◆ The exercise
Find every line in the items below that contains the string "rangeland", matching case exactly, and copy each of those lines.

[Items from a dataset]
BEGIN

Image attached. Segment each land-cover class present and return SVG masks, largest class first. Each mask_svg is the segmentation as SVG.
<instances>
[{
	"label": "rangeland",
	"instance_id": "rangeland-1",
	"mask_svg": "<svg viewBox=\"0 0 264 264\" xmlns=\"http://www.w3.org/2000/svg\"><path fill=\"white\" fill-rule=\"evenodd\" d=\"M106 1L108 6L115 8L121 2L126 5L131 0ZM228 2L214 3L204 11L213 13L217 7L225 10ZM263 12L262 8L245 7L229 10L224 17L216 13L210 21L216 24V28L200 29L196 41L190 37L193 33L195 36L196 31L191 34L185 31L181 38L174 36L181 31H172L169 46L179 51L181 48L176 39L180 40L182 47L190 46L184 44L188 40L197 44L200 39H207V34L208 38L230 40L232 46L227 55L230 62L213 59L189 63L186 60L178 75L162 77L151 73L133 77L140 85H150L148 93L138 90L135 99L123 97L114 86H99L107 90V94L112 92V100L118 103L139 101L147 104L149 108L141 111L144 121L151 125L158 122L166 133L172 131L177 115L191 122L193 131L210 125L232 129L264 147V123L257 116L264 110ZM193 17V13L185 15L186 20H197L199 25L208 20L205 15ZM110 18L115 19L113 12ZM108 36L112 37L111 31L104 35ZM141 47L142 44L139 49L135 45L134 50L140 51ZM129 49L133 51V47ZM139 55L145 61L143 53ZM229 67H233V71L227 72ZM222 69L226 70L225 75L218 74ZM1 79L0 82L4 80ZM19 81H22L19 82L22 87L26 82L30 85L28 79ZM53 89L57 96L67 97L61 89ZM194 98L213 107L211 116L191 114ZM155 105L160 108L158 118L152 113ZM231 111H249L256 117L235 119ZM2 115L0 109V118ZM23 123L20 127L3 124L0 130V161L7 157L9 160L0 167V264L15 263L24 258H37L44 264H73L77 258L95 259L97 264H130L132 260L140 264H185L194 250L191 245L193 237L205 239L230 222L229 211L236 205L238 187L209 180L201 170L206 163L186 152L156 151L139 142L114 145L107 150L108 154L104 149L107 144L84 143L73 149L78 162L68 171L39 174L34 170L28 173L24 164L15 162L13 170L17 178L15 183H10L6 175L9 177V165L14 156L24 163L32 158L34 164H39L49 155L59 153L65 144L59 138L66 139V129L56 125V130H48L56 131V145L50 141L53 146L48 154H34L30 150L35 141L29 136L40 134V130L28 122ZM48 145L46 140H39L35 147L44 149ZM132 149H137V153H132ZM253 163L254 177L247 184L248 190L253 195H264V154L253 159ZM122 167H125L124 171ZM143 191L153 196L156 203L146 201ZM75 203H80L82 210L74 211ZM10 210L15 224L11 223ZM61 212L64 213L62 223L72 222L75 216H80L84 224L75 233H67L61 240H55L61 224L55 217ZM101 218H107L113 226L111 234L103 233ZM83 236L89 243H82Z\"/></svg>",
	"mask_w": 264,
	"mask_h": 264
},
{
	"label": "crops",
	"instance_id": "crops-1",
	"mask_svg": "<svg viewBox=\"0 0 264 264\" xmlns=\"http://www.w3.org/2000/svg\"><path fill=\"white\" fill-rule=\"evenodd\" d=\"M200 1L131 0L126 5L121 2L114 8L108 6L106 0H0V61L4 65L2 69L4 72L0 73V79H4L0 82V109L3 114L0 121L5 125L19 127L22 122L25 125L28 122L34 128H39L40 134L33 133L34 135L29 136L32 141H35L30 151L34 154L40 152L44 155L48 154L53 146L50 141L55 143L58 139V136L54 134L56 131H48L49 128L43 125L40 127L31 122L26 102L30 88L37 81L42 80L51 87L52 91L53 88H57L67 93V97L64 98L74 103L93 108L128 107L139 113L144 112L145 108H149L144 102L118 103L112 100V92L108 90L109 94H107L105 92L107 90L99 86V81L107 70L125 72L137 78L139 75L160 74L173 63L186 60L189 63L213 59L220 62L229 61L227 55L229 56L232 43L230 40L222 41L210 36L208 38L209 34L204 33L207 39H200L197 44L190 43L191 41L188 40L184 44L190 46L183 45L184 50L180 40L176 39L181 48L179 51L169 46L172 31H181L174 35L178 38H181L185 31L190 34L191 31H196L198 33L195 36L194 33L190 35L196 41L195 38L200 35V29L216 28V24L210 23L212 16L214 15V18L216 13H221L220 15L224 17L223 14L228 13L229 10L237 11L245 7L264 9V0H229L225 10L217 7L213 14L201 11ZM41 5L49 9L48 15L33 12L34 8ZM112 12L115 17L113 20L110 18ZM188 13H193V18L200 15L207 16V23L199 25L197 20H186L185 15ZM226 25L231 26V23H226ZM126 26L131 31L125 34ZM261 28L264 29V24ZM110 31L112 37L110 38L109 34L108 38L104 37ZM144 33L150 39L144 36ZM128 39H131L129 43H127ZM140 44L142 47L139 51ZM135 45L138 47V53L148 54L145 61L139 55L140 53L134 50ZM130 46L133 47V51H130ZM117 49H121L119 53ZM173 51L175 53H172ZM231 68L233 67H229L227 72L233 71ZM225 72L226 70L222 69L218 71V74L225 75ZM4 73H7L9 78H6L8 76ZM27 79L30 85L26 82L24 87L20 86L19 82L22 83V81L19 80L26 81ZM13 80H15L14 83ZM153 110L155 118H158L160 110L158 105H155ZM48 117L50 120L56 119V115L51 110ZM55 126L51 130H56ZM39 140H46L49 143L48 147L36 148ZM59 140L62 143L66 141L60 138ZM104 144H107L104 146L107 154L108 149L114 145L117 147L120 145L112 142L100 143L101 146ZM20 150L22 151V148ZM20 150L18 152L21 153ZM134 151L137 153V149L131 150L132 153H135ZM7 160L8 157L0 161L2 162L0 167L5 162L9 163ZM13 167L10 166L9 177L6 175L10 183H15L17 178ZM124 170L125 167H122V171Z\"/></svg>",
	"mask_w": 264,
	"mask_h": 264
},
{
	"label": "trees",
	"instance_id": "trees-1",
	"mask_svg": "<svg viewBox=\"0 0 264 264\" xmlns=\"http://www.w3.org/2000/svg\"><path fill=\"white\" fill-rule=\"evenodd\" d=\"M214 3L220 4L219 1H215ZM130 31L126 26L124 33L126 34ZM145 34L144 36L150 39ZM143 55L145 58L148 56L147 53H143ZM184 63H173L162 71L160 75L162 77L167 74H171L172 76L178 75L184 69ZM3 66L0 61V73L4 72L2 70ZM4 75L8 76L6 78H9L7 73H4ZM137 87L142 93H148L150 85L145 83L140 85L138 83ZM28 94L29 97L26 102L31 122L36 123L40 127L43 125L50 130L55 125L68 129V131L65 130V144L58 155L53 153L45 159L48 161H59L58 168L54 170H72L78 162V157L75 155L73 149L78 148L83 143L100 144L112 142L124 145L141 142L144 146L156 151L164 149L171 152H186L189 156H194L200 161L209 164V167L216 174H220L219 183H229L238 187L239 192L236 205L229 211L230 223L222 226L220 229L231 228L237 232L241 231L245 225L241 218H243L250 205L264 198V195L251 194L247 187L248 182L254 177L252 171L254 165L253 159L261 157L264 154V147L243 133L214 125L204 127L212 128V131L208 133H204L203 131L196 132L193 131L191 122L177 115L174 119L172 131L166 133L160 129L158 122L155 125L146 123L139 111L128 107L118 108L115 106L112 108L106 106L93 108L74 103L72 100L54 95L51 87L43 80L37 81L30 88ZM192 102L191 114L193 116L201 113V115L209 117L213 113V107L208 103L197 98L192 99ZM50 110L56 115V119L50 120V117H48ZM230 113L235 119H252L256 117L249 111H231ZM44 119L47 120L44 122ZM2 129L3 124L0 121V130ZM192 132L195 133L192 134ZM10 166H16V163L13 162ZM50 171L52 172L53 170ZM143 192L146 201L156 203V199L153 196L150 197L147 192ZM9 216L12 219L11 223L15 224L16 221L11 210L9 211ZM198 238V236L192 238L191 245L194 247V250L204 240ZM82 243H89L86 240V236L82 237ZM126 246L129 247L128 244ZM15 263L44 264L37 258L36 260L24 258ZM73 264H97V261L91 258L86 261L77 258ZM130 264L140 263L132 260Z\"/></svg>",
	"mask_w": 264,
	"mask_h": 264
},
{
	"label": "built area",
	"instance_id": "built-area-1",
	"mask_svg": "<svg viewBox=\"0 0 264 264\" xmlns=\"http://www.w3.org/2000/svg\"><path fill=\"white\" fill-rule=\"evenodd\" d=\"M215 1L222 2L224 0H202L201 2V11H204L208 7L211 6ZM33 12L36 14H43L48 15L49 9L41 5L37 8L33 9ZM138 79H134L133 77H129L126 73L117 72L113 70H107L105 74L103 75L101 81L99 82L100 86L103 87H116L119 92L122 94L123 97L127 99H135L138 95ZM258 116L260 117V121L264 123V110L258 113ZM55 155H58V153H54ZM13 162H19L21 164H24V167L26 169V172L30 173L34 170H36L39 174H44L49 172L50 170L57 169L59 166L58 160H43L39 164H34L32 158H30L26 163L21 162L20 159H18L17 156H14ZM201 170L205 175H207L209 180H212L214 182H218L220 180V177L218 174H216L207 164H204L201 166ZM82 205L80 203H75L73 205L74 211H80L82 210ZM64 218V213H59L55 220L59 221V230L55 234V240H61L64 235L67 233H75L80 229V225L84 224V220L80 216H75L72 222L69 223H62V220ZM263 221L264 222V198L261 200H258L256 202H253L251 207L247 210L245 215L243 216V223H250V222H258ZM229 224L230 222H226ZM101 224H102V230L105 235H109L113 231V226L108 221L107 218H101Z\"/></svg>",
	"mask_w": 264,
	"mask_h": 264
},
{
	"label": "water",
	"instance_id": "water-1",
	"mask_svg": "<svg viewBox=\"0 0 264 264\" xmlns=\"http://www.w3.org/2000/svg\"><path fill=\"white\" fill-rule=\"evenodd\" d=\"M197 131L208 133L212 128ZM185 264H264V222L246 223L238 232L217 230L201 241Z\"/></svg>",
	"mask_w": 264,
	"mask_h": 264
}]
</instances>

END

◆ Answer
	"label": "rangeland",
	"instance_id": "rangeland-1",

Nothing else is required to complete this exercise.